> [Page-level text extractions]:
== == ==

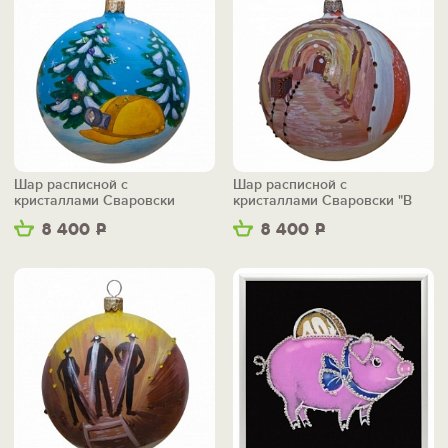
Шар расписной с
Шар расписной с
кристаллами Сваровски
кристаллами Сваровски "В
"Каска"
забое"
8 400
Р
8 400
Р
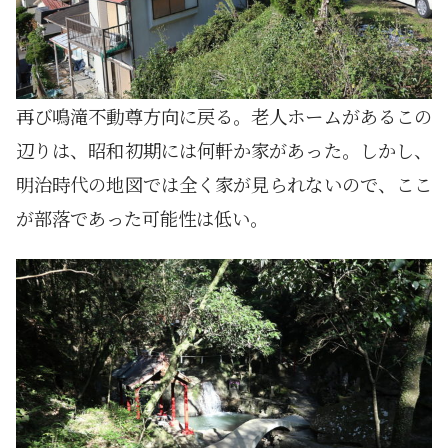
再び鳴滝不動尊方向に戻る。老人ホームがあるこの
辺りは、昭和初期には何軒か家があった。しかし、
明治時代の地図では全く家が見られないので、ここ
が部落であった可能性は低い。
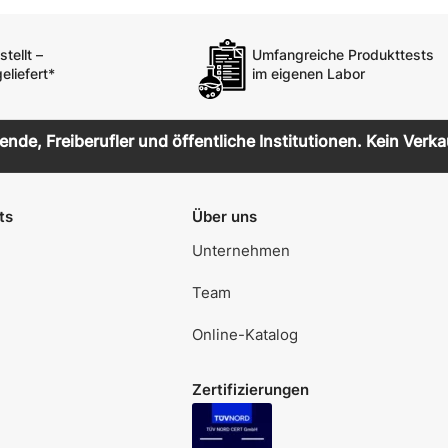
tellt –
Umfangreiche Produkttests
eliefert*
im eigenen Labor
de, Freiberufler und öffentliche Institutionen. Kein Verka
ts
Über uns
Unternehmen
Team
Online-Katalog
Zertifizierungen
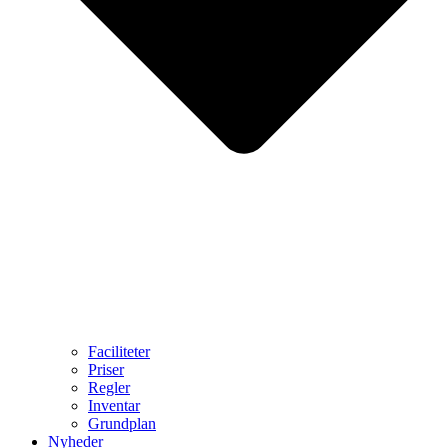
Faciliteter
Priser
Regler
Inventar
Grundplan
Nyheder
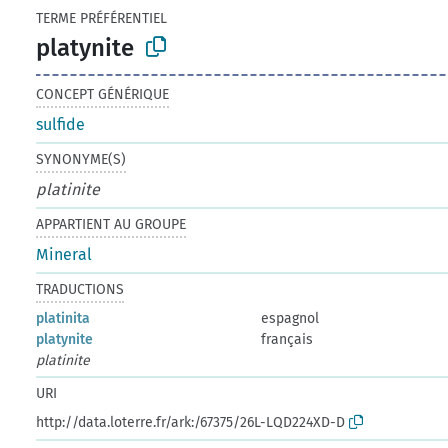
TERME PRÉFÉRENTIEL
platynite
CONCEPT GÉNÉRIQUE
sulfide
SYNONYME(S)
platinite
APPARTIENT AU GROUPE
Mineral
TRADUCTIONS
platinita
espagnol
platynite
français
platinite
URI
http://data.loterre.fr/ark:/67375/26L-LQD224XD-D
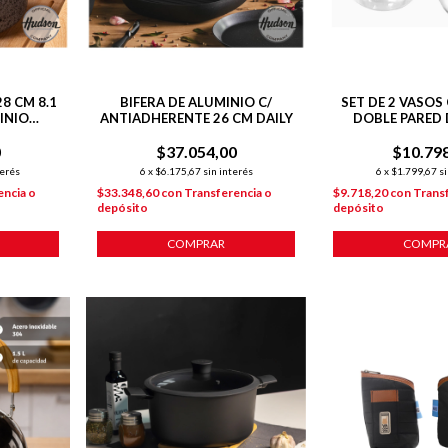
8 CM 8.1
BIFERA DE ALUMINIO C/
SET DE 2 VASOS
INIO
ANTIADHERENTE 26 CM DAILY
DOBLE PARED 
DHERENTE
0
$37.054,00
$10.79
terés
6
x
$6.175,67
sin interés
6
x
$1.799,67
si
encia o
$33.348,60
con
Transferencia o
$9.718,20
con
Trans
depósito
depósito
COMPRAR
COMPR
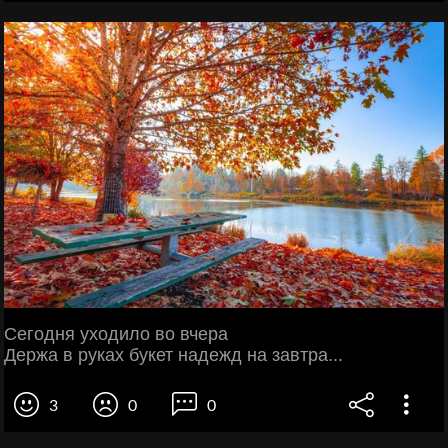
Сегодня уходило во вчера
Держа в руках букет надежд на завтра...
3
0
0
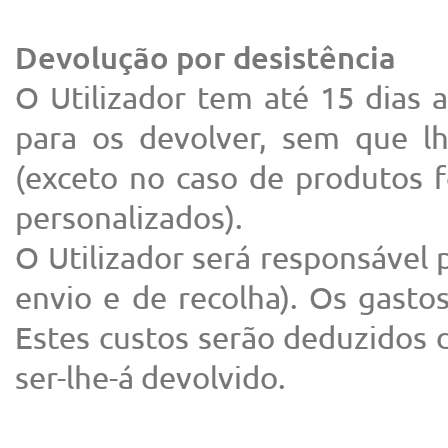
Devolução por desistência
O Utilizador tem até 15 dias 
para os devolver, sem que lhe
(exceto no caso de produtos f
personalizados).
O Utilizador será responsável 
envio e de recolha). Os gastos
Estes custos serão deduzidos d
ser-lhe-á devolvido.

== == ==

> [Your assignment]:
Print all the records again exactly; do not include any picture.

> [Exercise result]:
Шар расписной с
Шар расписной с
кристаллами Сваровски
кристаллами Сваровски "В
"Каска"
забое"
8 400
Р
8 400
Р
再び鳴滝不動尊方向に戻る。老人ホームがあるこの
辺りは、昭和初期には何軒か家があった。しかし、
明治時代の地図では全く家が見られないので、ここ
が部落であった可能性は低い。
tellt –
Umfangreiche Produkttests
eliefert*
im eigenen Labor
de, Freiberufler und öffentliche Institutionen. Kein Verka
ts
Über uns
Unternehmen
Team
Online-Katalog
Zertifizierungen
Faciliteter
Priser
Regler
Inventar
Grundplan
Nyheder
TERME PRÉFÉRENTIEL
platynite
CONCEPT GÉNÉRIQUE
sulfide
SYNONYME(S)
platinite
APPARTIENT AU GROUPE
Mineral
TRADUCTIONS
platinita
espagnol
platynite
français
platinite
URI
http://data.loterre.fr/ark:/67375/26L-LQD224XD-D
8 CM 8.1
BIFERA DE ALUMINIO C/
SET DE 2 VASOS
INIO
ANTIADHERENTE 26 CM DAILY
DOBLE PARED 
DHERENTE
0
$37.054,00
$10.79
terés
6
x
$6.175,67
sin interés
6
x
$1.799,67
si
encia o
$33.348,60
con
Transferencia o
$9.718,20
con
Trans
depósito
depósito
COMPRAR
COMPR
Сегодня уходило во вчера
Держа в руках букет надежд на завтра...
3
0
0
Devolução por desistência
O Utilizador tem até 15 dias 
para os devolver, sem que lhe
(exceto no caso de produtos f
personalizados).
O Utilizador será responsável 
envio e de recolha). Os gastos
Estes custos serão deduzidos d
ser-lhe-á devolvido.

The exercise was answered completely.